Postive Neutron flux
means the reactors has to start up fast, so need more Neutrons for chain reaction
but the Nuclear fission can get out of control (see out of controll restart of RBMK-1000 in Tchernobyl)

it very likey that next to Three Mile Island and Tchernobyl accident also a NERVA accident in orbit
 

Archibald

Banned
a Nerva accident ? Seems Stephen Baxter imagined this in his book "Voyage" with astronauts dying of radiation poisoning.

Yes Nerva was planned for space applications.
It was to be fitted into a heavy stage (248 metric tons!) dubbed the "Primary Propulsion Module".
To lift that in space heavier Saturn V were planned with lots of SRBs (120 or 156 inch).

Never realised that there's potential for a Challenger+Tchernobyl accident : a SRB fail at take off and the Nerva/ Saturn V goes out of control, the NERVA is destroyed and nuclear fallout follow. :eek:

So it seems the only way of calming down opinion would be to use NERVA (or at least small-scale variants of it) on unmanned probes first. Combine this with high reliability of Saturn.

But even a very small incident would kill the program instantly...
 
Outside of space historian circles its little known USSR had several RTG powered sats power modules reenter and spread fallout in atmosphere. Public opinion is based on media exposition of events, not of their seriousness.
 

Thande

Donor
Outside of space historian circles its little known USSR had several RTG powered sats power modules reenter and spread fallout in atmosphere. Public opinion is based on media exposition of events, not of their seriousness.

Just so. See my note about Galileo on the other space thread.
 

Archibald

Banned
No Three Mile Island. You went from Time Magazine proclaiming breeder reactors to be the wave of the future, to it having "No Nukes" on the cover.

from what I've understand, the release of this (crap) movie "the chinese syndroma" just before TMI didn't helped, too :mad: What a bizarre coincidence...

We have to develop this POD...
 
the major problem with anti Nuke Movement is Greenpeace

he origins of Greenpeace lie in the peace movement and the Campaign for Nuclear Disarmament generally,
Taking its name from a slogan used during protests against United States nuclear testing in late 1969, the Committee had come together with the objective of stopping a U.S. nuclear bomb test codenamed Cannikin beneath the Aleutian island of Amchitka, Alaska.

after that Greenpeace start a Propaganda war against nuclear weapon and energy

so wat about a genernal nuclear bomb test stop in 1963 ?


by the way i found that France proposed 1968 a NERVA like engine for third-stages for Europa Rocket :eek:
http://www.flightglobal.com/FlightPDFArchive/1963/1963 - 0921.pdf
http://www.flightglobal.com/FlightPDFArchive/1963/1963 - 0922.pdf

for those who not know, the Europa Rocket never made in to Orbit, all Test flight were failure.
 
Outside of space historian circles its little known USSR had several RTG powered sats power modules reenter and spread fallout in atmosphere. Public opinion is based on media exposition of events, not of their seriousness.

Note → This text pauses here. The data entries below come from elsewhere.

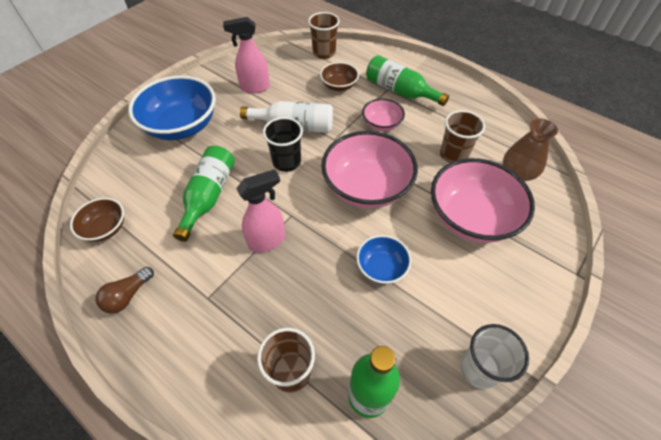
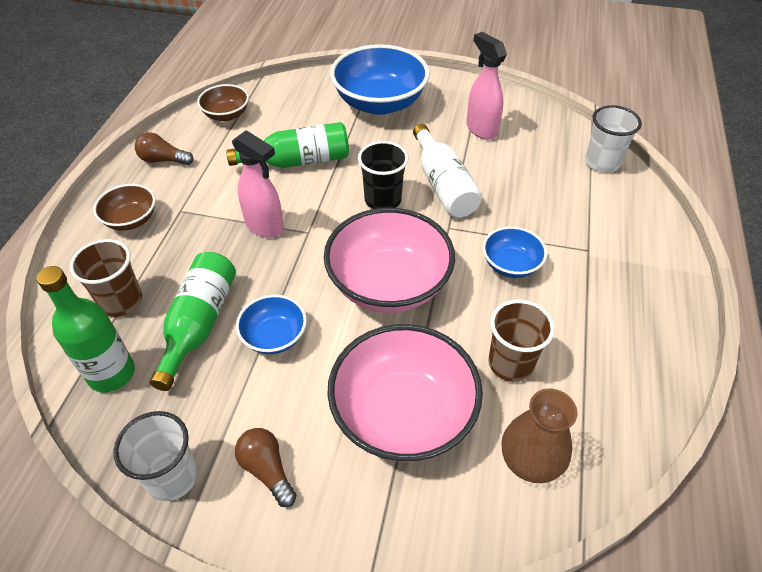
camera: 65 degrees right, 5 degrees down
brown cup [308,12,340,59] -> white cup [585,105,642,172]
brown bowl [320,62,359,91] -> brown bowl moved to [93,184,156,231]
pink bowl [362,98,405,131] -> blue bowl [483,226,547,278]
green bottle [366,55,449,106] -> green bottle moved to [150,252,236,391]
none -> brown light bulb [235,428,297,507]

A fully-critical nuclear reactor blowing up on launch is going to be a bit different from an RTG reentering the atmosphere. The fissionables will be of higher purity, and there's going to be a lot more of them.

Also, you can only use the NERVA as the upper stage of a Saturn-V if you keep the Saturn-V program from being cancelled. Like I said, you need more changes than just keeping NERVA funded if you want this to work.

You get a better result for less effort if you replace the original MISS program in the 50s with some sort of NTR project. That's how I'd do a Wonderful Space History, anyway.